El Niño a red herring: coral bleaching wouldn’t occur without climate change

20.03.16 By
This article is more than 8 years old

The coral bleaching that is currently devastating the Great Barrier Reef would not occur without the influence of climate change, the Climate Council said today.

The Climate Council has issued an urgent scientific alert in response to the Great Barrier Reef Marine Park Authority upgrading the coral bleaching threat to level three, the highest level of response to coral bleaching.

The alert finds Australia has weathered El Niño patterns for centuries but it was only once global warming began in earnest in the 1970s that the Great Barrier Reef began to experience repeated coral bleaching events.

“Bleaching events have occurred repeatedly since the late 1970s while none were observed before the 1970s,” Climate Councillor Professor Will Steffen said.

“Climate change, combined with the El Niño effect, has proved a deadly stress on the reef.

Prof Steffen said the Climate Council was offering urgent science briefings to MPs on the coral bleaching occurring in the reef.

“Any political representative, particularly those in QLD, should understand the devastating impacts of climate change on the reef and the resulting economic impacts,” he said.

Record-breaking ocean heat has triggered the current global coral bleaching event, which began in the north Pacific in mid-2014 and expanded to the south Pacific and Indian Oceans in 2015.

In February 2016, sea surface temperatures climbed to an astounding 33°C in the waters off the far north Queensland coast, resulting in coral bleaching across the Great Barrier Reef, particularly the most pristine and isolated reefs in the far north.

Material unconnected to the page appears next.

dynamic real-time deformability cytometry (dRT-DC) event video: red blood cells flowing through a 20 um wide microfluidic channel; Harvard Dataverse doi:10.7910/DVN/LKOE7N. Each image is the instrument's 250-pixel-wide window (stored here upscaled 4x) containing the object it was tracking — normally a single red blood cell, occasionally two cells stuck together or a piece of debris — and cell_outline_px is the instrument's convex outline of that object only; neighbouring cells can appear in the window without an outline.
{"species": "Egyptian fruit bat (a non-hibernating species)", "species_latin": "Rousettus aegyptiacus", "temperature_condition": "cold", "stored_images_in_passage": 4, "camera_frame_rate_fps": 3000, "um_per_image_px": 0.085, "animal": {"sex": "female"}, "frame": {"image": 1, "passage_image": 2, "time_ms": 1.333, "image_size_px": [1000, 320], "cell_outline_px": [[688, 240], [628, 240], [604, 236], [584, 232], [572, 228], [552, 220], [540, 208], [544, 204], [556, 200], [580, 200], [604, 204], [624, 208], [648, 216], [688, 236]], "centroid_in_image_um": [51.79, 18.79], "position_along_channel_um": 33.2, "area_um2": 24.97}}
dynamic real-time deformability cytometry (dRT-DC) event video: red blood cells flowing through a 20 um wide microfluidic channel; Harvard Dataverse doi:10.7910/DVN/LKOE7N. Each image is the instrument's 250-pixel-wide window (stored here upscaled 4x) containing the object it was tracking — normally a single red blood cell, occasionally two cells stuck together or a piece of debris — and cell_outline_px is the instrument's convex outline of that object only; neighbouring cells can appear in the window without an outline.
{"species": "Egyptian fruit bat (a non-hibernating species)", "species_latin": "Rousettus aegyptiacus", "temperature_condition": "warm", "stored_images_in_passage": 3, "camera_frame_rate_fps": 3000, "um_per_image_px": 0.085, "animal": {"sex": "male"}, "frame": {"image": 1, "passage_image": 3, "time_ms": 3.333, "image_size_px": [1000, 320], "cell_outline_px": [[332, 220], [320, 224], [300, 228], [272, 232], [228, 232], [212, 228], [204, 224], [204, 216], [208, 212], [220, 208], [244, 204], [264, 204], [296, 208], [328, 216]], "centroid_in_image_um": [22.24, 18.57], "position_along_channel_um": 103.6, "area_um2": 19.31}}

Professor Tim Flannery said the burning of coal was directly linked to the devastation of the Great Barrier Reef.

“The emissions of greenhouse gases through the burning of coal and other fossil fuels for electricity is driving the rising surface temperatures and ocean acidity that pose the most serious threat to the survival of the reef,” he said.

“If we continue to burn fossil fuels and warm the climate, we are likely to lose most corals worldwide in as little as 30 to 40 years. To prevent this tragedy, most of the world’s fossil fuel reserves must remain in the ground.

“That’s why we need policies that will create an orderly closure of our ageing and polluting coal-fired power plants to make way for modern, clean and efficient renewables.”